Qu’est‑ce qu’une IRM du genou et comment fonctionne‑t‑elle ?
Une IRM du genou est une technique d’imagerie par résonance magnétique, sans rayons X, qui utilise un puissant champ magnétique pour générer des images haute résolution des tissus internes (os, ligaments, ménisques, cartilage, muscles, vaisseaux). L’énergie accumulée par les protons d’hydrogène est convertie en signal, puis traitée pour produire des vues multiplanaires précises.
Dans quels cas l’IRM du genou est‑elle prescrite ?
Elle est indiquée pour les douleurs persistantes ou les traumatismes au genou, après examen clinique et radiographie. Elle permet de diagnostiquer entorse, fracture, luxation, tendinite, lésion méniscale ou arthrose. La HAS recommande de privilégier 1re l’imagerie sur radiographie, puis l’IRM si les radiographies sont peu explicatives ou suspectent des lésions des tissus mous.
Comment se déroule concrètement une IRM du genou ?
Le patient est allongé sur une table qui entre dans un tunnel magnétique jusqu’à ce que le genou soit bien centré. L’examen dure en général de 20 à 30 minutes, il est important de rester immobile. Le passage dans le tunnel génère des bruits sourds, le radiologue communique via haut‑parleur et propose des protections auditives.
Quels sont les risques ou contre‑indications ?
L’IRM est sans irradiation, mais elle est déconseillée ou contre‑indiquée en cas de corps métalliques (prothèse, pacemaker, fragments métalliques). Une injection de gadolinium peut provoquer de légers effets (sensation de chaleur, goût métallique, nausées) et plus rarement des réactions allergiques.
Comment se prépare‑t‑on à une IRM du genou ?
Il suffit généralement de retirer tous objets métalliques (bijoux, montres, clés) avant d’entrer dans la salle d’examen. Si vous avez un implant, un pacemaker ou tout matériel métallique, signalez‑le dès la prise de rendez‑vous ou à l’accueil.

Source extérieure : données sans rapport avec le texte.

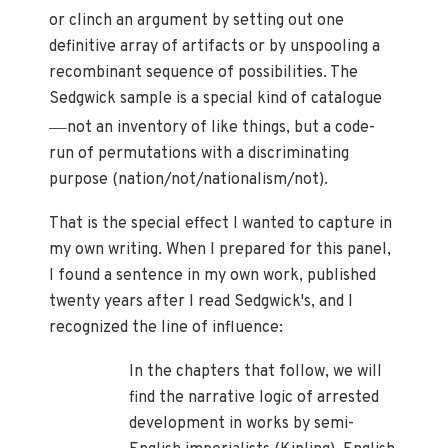
or clinch an argument by setting out one
definitive array of artifacts or by unspooling a
recombinant sequence of possibilities. The
Sedgwick sample is a special kind of catalogue
—
not an inventory of like things, but a code-
run of permutations with a discriminating
purpose (nation/not/nationalism/not).
That is the special effect I wanted to capture in
my own writing. When I prepared for this panel,
I found a sentence in my own work, published
twenty years after I read Sedgwick's, and I
recognized the line of influence:
In the chapters that follow, we will
find the narrative logic of arrested
development in works by semi-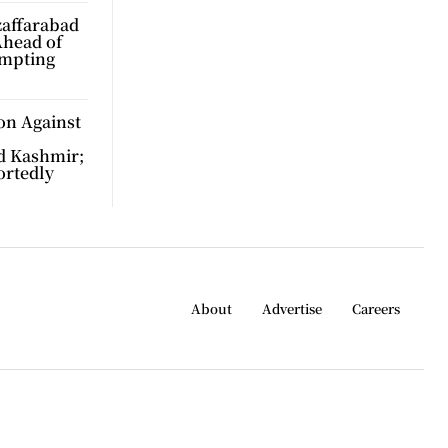
zaffarabad
Ahead of
ompting
on Against
d Kashmir;
ortedly
About
Advertise
Careers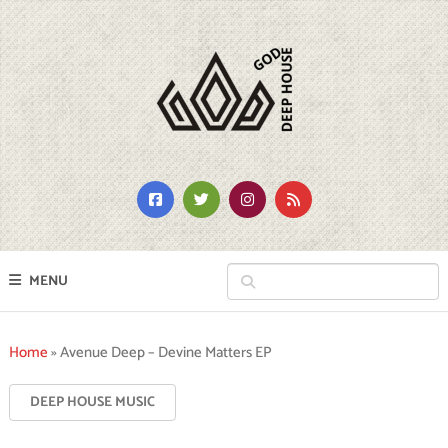
MENU
Home
»
Avenue Deep – Devine Matters EP
DEEP HOUSE MUSIC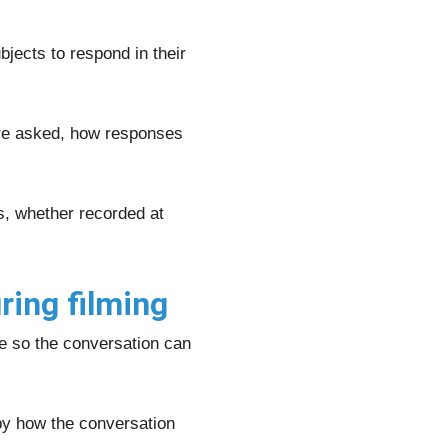
jects to respond in their
are asked, how responses
s, whether recorded at
ring filming
le so the conversation can
 by how the conversation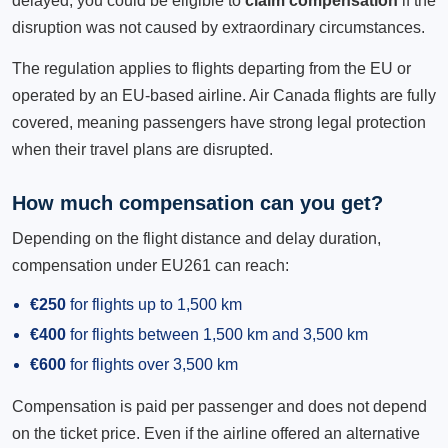
delayed, you could be eligible to
claim compensation
if the
disruption was not caused by extraordinary circumstances.
The regulation applies to flights departing from the EU or
operated by an EU-based airline. Air Canada flights are fully
covered, meaning passengers have strong legal protection
when their travel plans are disrupted.
How much compensation can you get?
Depending on the flight distance and delay duration,
compensation under EU261 can reach:
€250
for flights up to 1,500 km
€400
for flights between 1,500 km and 3,500 km
€600
for flights over 3,500 km
Compensation is paid per passenger and does not depend
on the ticket price. Even if the airline offered an alternative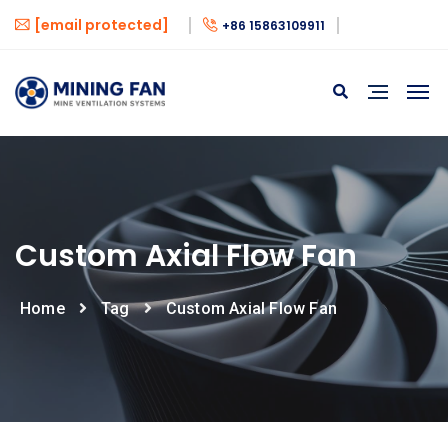
[email protected]
+86 15863109911
Custom Axial Flow Fan
Home
Tag
Custom Axial Flow Fan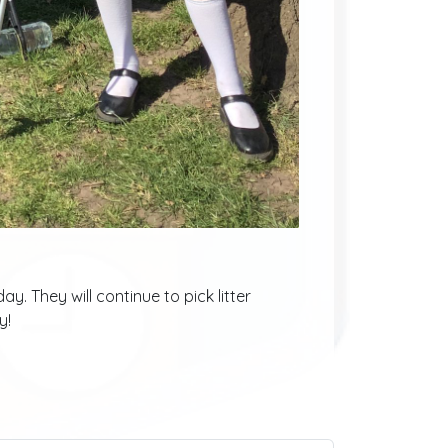
y. They will continue to pick litter
y!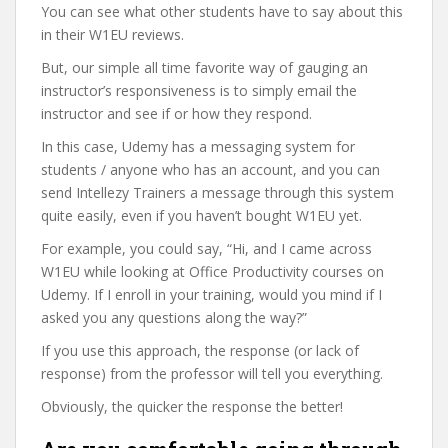
You can see what other students have to say about this
in their W1EU reviews.
But, our simple all time favorite way of gauging an
instructor’s responsiveness is to simply email the
instructor and see if or how they respond.
In this case, Udemy has a messaging system for
students / anyone who has an account, and you can
send Intellezy Trainers a message through this system
quite easily, even if you haven’t bought W1EU yet.
For example, you could say, “Hi, and I came across
W1EU while looking at Office Productivity courses on
Udemy. If I enroll in your training, would you mind if I
asked you any questions along the way?”
If you use this approach, the response (or lack of
response) from the professor will tell you everything.
Obviously, the quicker the response the better!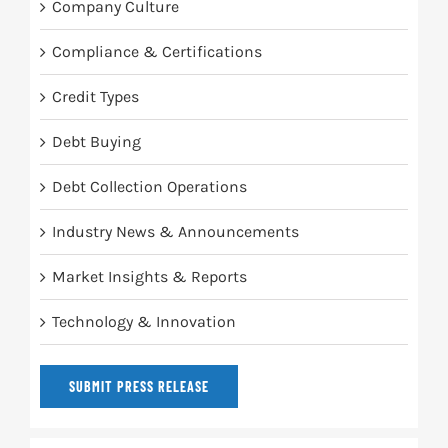
Company Culture
Compliance & Certifications
Credit Types
Debt Buying
Debt Collection Operations
Industry News & Announcements
Market Insights & Reports
Technology & Innovation
SUBMIT PRESS RELEASE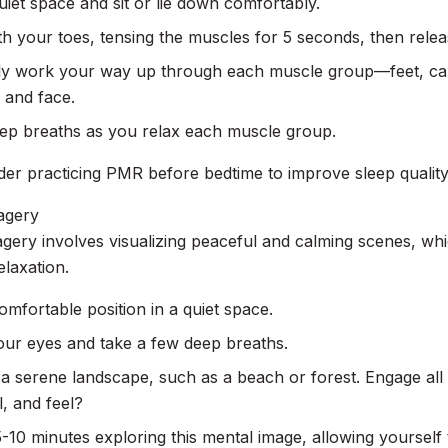
uiet space and sit or lie down comfortably.
th your toes, tensing the muscles for 5 seconds, then relea
ly work your way up through each muscle group—feet, cal
 and face.
ep breaths as you relax each muscle group.
der practicing PMR before bedtime to improve sleep quality
agery
gery involves visualizing peaceful and calming scenes, wh
laxation.
omfortable position in a quiet space.
our eyes and take a few deep breaths.
 a serene landscape, such as a beach or forest. Engage a
l, and feel?
10 minutes exploring this mental image, allowing yourself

Que montre l’IRM du genou ?
Elle révèle les lésions des tissus mous (ligaments croisés, ménisques, tendons), les fractures osseuses occultes, les œdèmes, les kystes, les saignements articulaire, l’usure du cartilage en cas d’arthrose.
Quels examens sont complémentaires à l’IRM ?
La radiographie permet d’éliminer les fractures et de visualiser l’arthrose. L’échographie est utile pour les kystes, tendinites, épanchements. Le scanner est préférable pour les fractures complexes. La genougraphie, quant à elle, analyse le mouvement articulaire en dynamique, un autre regard que l’IRM statique.
Combien coûte une IRM du genou et est‑ce remboursé ?
Le tarif pour une IRM du genou sectorisée secteur 1 est d’environ 69 €, dont 70 % pris en charge par l’Assurance Maladie (hors dépassement éventuels).